# Rods



## SharkSuger (Apr 17, 2009)

I have been casting uglysticks for a while now. My go to reel is a Penn 525 Mag 2. I was wondering if anther rod would give more control and distance. Any sugustions????


----------



## fishingman88 (Apr 23, 2008)

All depends on your budget. I would go either an Ocean Master 12' 6-12 oz for under $200. If you have the money, get a Rainshadow 1508 or 1509, WRI Fusion, Daiwa Saltiga Ballistic (factory rod), or any other custom made surf rod.
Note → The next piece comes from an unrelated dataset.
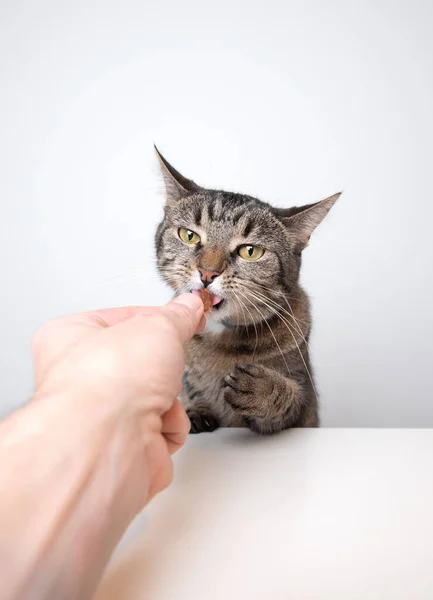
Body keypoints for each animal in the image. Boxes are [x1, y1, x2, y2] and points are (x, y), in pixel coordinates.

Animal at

You will notice a difference.


----------



## fishingman88 (Apr 23, 2008)

I haven't tried the Cast Pro Rods yet, but I have heard many good things about them. Check it out at Tommy Farmer's site.


----------



## jspeps (Nov 14, 2007)

+1 on the WRI Fusion Mag for a custom and the Breakaway HDX for an off the shelf. The reel deserves a nice heaver sitting under it.


----------



## Tommy (Jan 24, 2001)

If you are looking for a heaver for the 525 a Cast Pro Series 13' 6-10 would be a nice upgrade... 

Tommy


----------



## SharkSuger (Apr 17, 2009)

Thanks for all the suggestions I will be upgrading soon.


----------



## Ichabod (Sep 5, 2010)

I upgraded from an Ugly Stik (10' Heavy) to a 12' OM Heavy and immediately got 20 extra yards in distance. I love this rod. However, I have already planned my next upgrade and that will be to a Cast Pro Heaver.


----------